Wednesday, 1 February 2012

Images of Mao

The Cultural Revolution Made Images of Mao Problematic for the Chinese State

Although the Communist Party remains very much in control, China today is Communist in name only. Unlike the Russians, who have never really embraced capitalism and will often express nostalgia for the Soviet Union, the Chinese are natural entrepreneurs and too busy prospering to ever glance backwards. Most Russian towns still have a Lenin Street and a Karl Marx Street, and their statues are easy to find, but for the Chinese, Mao Zedong is more problematic.

Jung Chang and Jon Holliday’s lengthy biography Mao: The Untold Story presents a man without ideology, without vision and without charisma. It is easy to accept that Mao’s attitude to his people was inhumanly callous, and he was indifferent to the mass starvation caused in the 1950’s by his Great Leap Forward, but it is hard to believe that a man with absolutely no personal qualities beyond a certain low cunning could have attained the pre-eminence he did.

The Chinese do not readily talk politics with foreigners, but anyone will happily tell you that the Cultural Revolution, unleashed by Mao in 1966, was a disaster. The current leadership has no truck with personality cults and are perhaps conscious of Mao’s shortcomings, but they cannot bring themselves to ditch him completely. Officially he is not even to blame for the Cultural Revolution, the aging leader was led astray by the Gang of Four.

Image of Chairman Mao on Banknotes

Nobody in China brandishes Mao’s Little Red Book any more, but everybody carries his portrait with them, indeed several portraits, as his face appears on every banknote from 1 Yuan up.

Mao on the 100 Yuan note

Chairman Mao outside the Forbidden City, Beijing

He also smiles down on Tiananmen Square from the entrance to the Forbidden City – no longer forbidden, provided you can afford the entrance fee. I have no idea who the other man in this photograph is, but he is in my holiday picture, and I am in his. Good luck to him.

Mao, me and another bloke, Tiananmen Square, Beijing 2007

At the other end of the square Mao lies embalmed in his mausoleum and we paid him a visit in 2004. Since then we have seen Lenin in Moscow and plan to visit Ho Chi Minh next month [Update: We saw Ho, read about it here. And in 2013 Kim Il Sung and Kim Jong Il in North Korea]. I might produce a single ‘Embalmed Leaders’ post one day.[still waiting for that one].

The queue for Mao's Mausoleum, Tiananmen Square

China is a huge country and there are large parts of it we are unfamiliar with, but in our Chinese travels we have encountered only three statues of Mao.

- - - -

### USING THE INFORMATION
**A)** In the post on images of Mao, in what year did the writer visit Mao's mausoleum?
**B)** Repeat the passage from the post on images of Mao starting with "He also smiles" and going on through "luck to him.".
**C)** Which embalmed leaders does the post on images of Mao mention?

### GIVEN DATA

- - - -

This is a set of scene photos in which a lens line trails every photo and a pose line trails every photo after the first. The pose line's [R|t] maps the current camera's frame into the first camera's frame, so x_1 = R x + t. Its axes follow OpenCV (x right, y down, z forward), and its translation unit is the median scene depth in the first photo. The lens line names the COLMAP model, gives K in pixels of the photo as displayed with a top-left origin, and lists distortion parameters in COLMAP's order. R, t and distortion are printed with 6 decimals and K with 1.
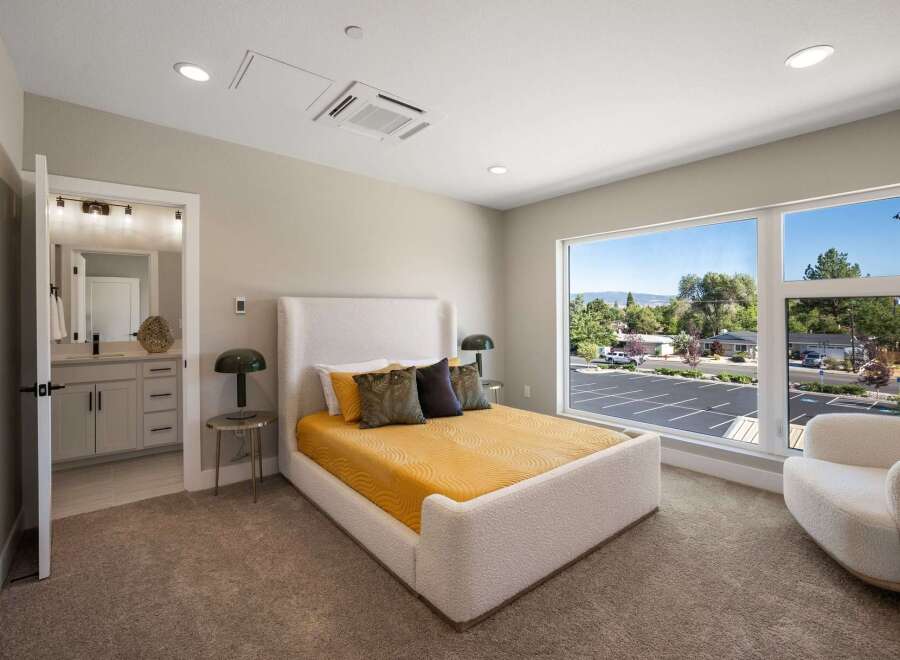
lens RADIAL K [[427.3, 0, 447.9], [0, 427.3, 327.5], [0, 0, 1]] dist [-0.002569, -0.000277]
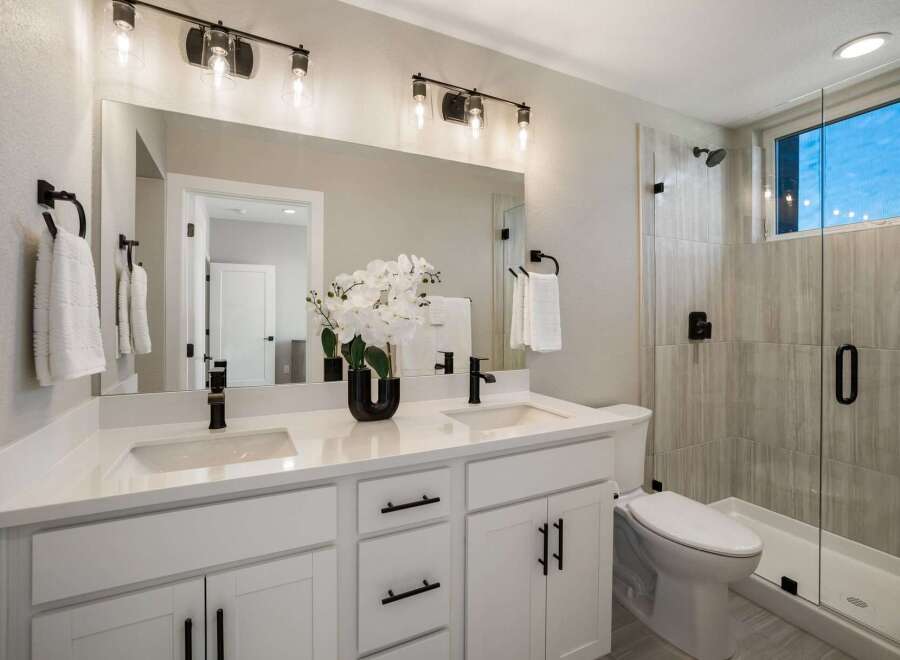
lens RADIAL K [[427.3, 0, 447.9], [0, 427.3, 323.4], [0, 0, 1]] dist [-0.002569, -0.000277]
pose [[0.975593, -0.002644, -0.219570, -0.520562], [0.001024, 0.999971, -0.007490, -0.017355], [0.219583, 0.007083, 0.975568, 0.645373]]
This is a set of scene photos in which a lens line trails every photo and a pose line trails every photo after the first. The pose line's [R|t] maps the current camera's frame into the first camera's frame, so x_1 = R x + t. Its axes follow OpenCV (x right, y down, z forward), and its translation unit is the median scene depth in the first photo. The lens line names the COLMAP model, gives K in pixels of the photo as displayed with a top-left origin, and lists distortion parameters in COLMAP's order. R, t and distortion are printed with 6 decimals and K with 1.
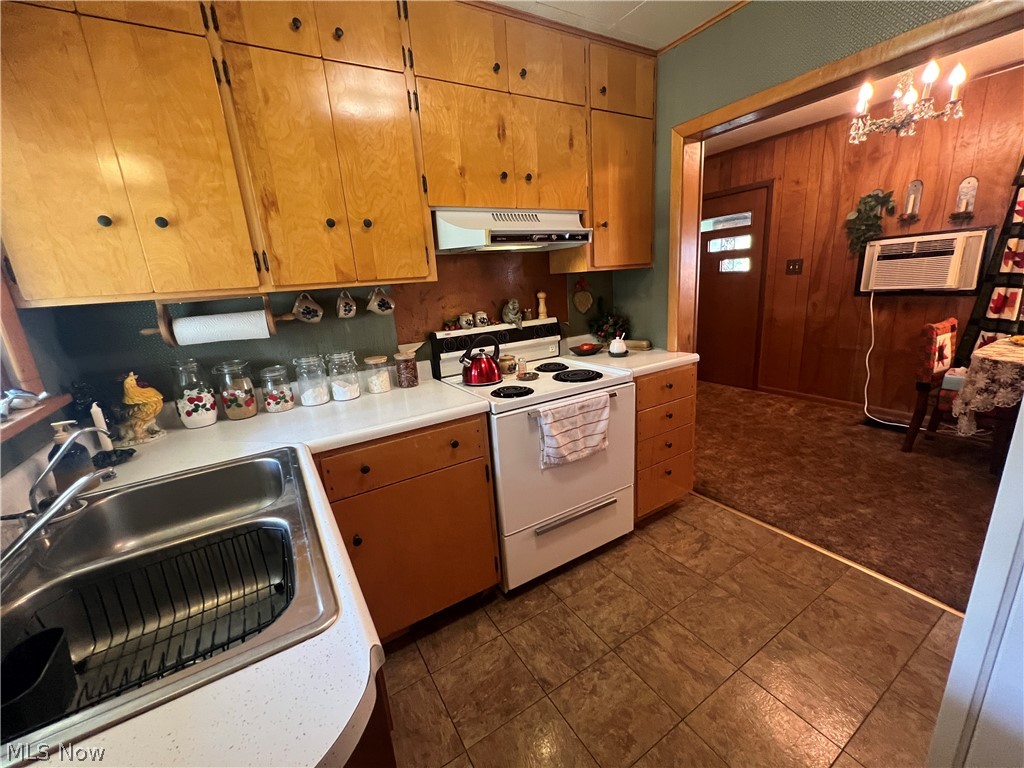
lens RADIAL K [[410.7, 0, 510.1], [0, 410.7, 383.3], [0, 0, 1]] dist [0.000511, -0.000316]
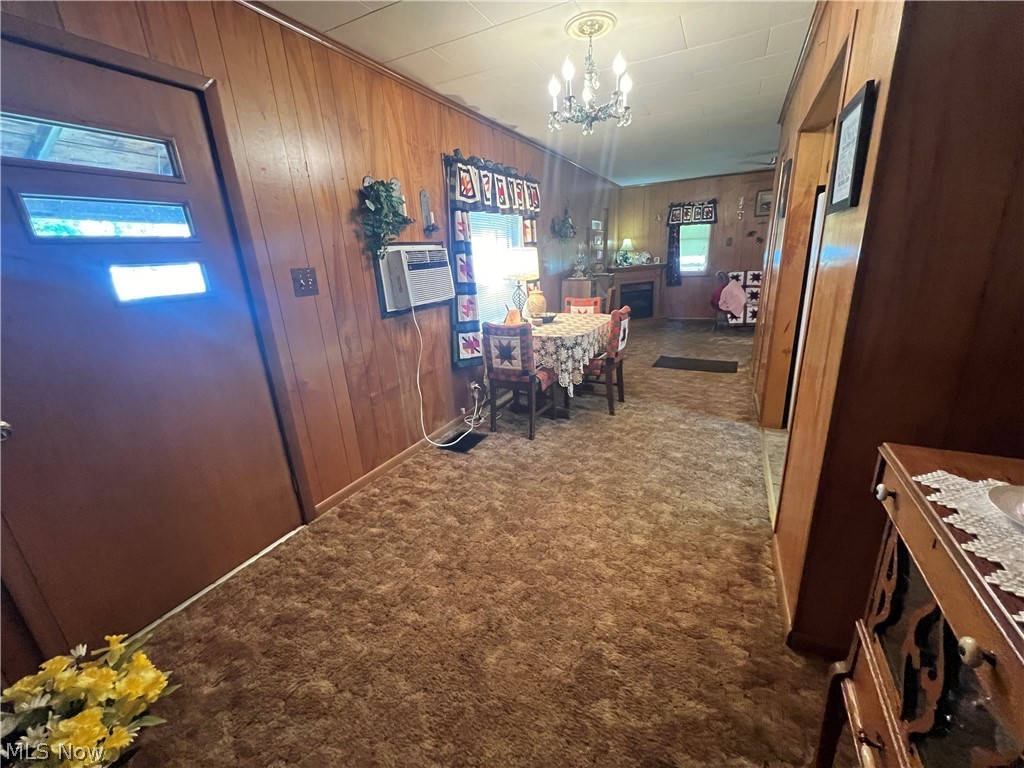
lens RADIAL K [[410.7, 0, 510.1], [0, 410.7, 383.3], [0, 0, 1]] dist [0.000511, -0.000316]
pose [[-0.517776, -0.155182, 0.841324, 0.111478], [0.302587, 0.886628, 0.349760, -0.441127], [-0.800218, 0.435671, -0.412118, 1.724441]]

- - - -

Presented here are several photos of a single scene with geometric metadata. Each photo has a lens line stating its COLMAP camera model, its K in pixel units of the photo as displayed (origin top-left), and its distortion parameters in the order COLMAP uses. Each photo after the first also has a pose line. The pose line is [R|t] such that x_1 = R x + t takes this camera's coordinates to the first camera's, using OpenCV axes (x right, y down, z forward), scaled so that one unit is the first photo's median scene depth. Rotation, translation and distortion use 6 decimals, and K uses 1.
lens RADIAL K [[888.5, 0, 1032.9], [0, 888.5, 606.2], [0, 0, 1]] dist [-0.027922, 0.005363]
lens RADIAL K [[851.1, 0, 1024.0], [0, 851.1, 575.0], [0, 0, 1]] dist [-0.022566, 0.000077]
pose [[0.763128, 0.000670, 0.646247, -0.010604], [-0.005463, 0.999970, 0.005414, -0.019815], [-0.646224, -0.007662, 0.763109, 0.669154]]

- - - -

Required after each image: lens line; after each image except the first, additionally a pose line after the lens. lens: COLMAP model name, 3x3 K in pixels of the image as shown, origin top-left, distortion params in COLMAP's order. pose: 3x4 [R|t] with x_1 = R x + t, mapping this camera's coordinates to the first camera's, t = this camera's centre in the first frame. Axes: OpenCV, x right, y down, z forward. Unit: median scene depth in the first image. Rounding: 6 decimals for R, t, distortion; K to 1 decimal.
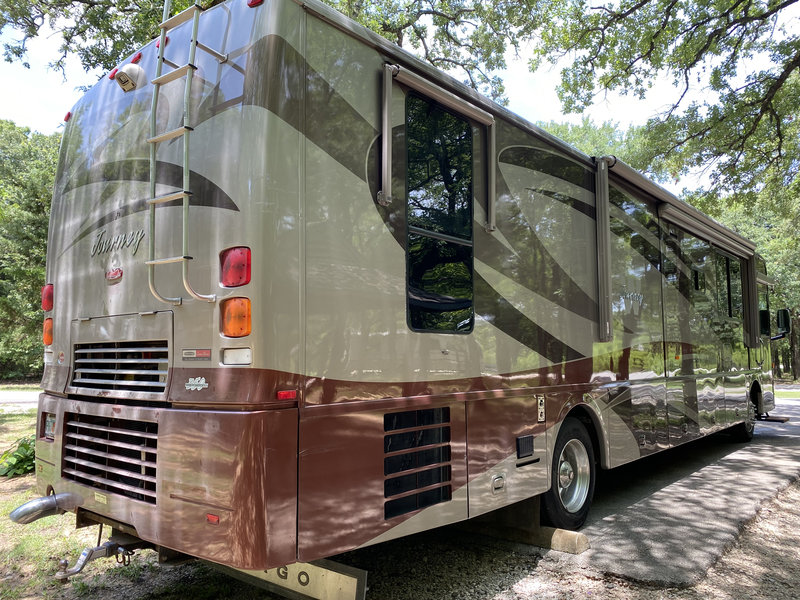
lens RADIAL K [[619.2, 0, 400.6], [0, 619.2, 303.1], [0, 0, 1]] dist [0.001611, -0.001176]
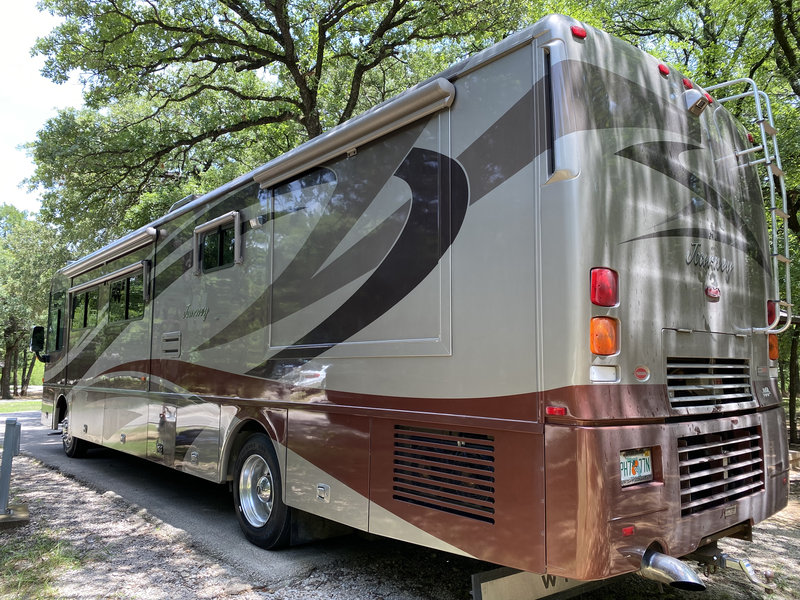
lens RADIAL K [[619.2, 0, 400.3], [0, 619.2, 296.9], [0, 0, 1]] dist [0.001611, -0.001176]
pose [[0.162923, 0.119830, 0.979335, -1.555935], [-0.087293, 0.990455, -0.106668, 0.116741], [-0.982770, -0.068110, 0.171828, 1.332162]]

- - - -

### SOLUTIONS PER TASK
**A)** 2004

**B)**
He also smiles down on Tiananmen Square from the entrance to the Forbidden City – no longer forbidden, provided you can afford the entrance fee. I have no idea who the other man in this photograph is, but he is in my holiday picture, and I am in his. Good luck to him.

**C)** Mao, Lenin, Ho Chi Minh, Kim Il Sung, Kim Jong Il